_Problem_
The expected answer comprises all lines from the entries that contain the string "automatically".

= = = =

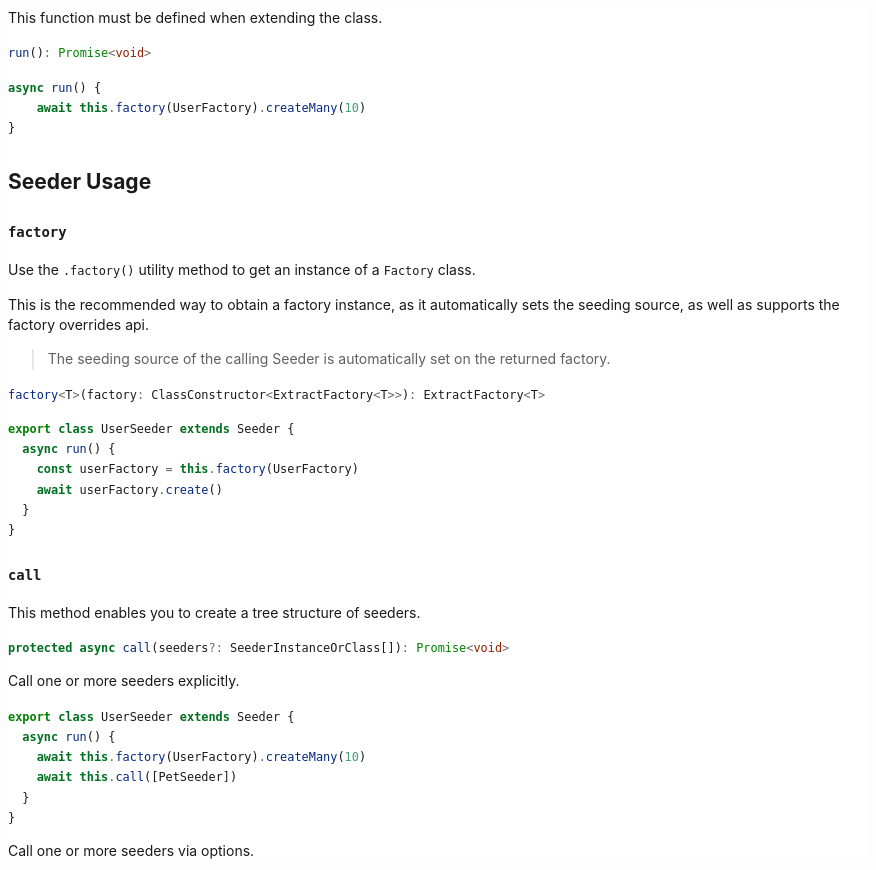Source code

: This function must be defined when extending the class.

```typescript
run(): Promise<void>
```

```typescript
async run() {
    await this.factory(UserFactory).createMany(10)
}
```

## Seeder Usage

### `factory`

Use the `.factory()` utility method to get an instance of a `Factory` class.

This is the recommended way to obtain a factory instance,
as it automatically sets the seeding source,
as well as supports the factory overrides api.

> The seeding source of the calling Seeder is automatically set on the returned factory.

```typescript
factory<T>(factory: ClassConstructor<ExtractFactory<T>>): ExtractFactory<T>
```

```typescript
export class UserSeeder extends Seeder {
  async run() {
    const userFactory = this.factory(UserFactory)
    await userFactory.create()
  }
}
```

### `call`

This method enables you to create a tree structure of seeders.

```typescript
protected async call(seeders?: SeederInstanceOrClass[]): Promise<void>
```

Call one or more seeders explicitly.

```typescript
export class UserSeeder extends Seeder {
  async run() {
    await this.factory(UserFactory).createMany(10)
    await this.call([PetSeeder])
  }
}
```

Call one or more seeders via options.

= = = =

_Task solution_
as it automatically sets the seeding source,
> The seeding source of the calling Seeder is automatically set on the returned factory.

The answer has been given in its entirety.